La pietra dello scandalo è nella cartella C:/Recycler/Nprotect, e sebbene sia stato il F-Secure Blacklight Team a far scoppiare il nuovo scandalo a seguito della scoperta di Mark Russinovich (gruppo Sysinternals), è ancora F-Secure a sgonfiare il caso con una nuova disamina del problema. Il paragone con il caso Sony è logico ed inevitabile, ma il risultato di tale confronto lascia emergere una radicale diversità di principio (pur se agli effetti la tecnica adoperata è la stessa).

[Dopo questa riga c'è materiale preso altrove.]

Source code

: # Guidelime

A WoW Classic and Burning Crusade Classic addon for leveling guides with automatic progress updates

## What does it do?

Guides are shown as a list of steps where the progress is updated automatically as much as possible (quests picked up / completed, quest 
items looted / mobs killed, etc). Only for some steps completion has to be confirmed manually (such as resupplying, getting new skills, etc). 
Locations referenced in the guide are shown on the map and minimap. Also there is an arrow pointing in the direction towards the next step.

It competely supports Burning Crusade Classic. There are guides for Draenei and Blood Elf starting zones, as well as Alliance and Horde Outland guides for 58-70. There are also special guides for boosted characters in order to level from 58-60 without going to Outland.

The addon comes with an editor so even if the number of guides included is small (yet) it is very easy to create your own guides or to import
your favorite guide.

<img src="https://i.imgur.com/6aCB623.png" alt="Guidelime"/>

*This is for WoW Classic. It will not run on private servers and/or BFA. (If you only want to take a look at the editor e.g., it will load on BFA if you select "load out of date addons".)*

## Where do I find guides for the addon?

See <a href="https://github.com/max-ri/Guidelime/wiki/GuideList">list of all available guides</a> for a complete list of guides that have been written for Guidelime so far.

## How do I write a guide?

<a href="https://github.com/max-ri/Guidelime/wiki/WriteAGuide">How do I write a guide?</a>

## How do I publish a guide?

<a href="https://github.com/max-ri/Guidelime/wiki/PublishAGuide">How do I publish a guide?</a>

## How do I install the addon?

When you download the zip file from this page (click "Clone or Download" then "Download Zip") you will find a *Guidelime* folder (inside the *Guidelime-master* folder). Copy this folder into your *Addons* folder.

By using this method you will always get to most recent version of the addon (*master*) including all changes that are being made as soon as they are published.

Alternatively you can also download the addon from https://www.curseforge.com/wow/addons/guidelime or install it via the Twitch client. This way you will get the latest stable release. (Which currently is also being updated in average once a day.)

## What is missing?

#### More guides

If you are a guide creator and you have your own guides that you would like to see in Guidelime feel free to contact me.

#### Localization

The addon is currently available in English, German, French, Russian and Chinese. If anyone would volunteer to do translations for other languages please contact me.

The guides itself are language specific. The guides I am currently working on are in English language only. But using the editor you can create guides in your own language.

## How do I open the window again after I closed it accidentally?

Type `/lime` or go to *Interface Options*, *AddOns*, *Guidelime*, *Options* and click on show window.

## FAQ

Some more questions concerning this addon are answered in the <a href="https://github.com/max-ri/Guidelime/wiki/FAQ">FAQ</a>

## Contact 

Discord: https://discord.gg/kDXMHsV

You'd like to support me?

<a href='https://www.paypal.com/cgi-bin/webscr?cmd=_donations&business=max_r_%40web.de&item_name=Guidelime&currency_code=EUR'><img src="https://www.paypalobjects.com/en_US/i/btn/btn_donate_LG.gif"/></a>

Secondo F-Secure, Symantec avrebbe creato la cartella Nprotect allo scopo di accantonare file pericolosi, dunque non c’è dolo (al contrario del caso Sony). La pericolosità, però, è cosa fattiva: la cartella rimane nascosta ed in quanto tale un’eventuale azione esterna di installazione all’interno della cartella stessa costituirebbe un grave pericolo, il tutto completamente all’insaputa dell’utente.

Con un apposito bollettino (SYM06-002) Symantec informa la propria clientela del problema giudicando comunque basso il rischio reale corso: la cartella non risulterebbe accessibile da remoto, non sarebbero mai stati segnalati exploit e tramite un semplice avvio del LiveUpdate il software può ora essere aggiornato ed il problema risolto.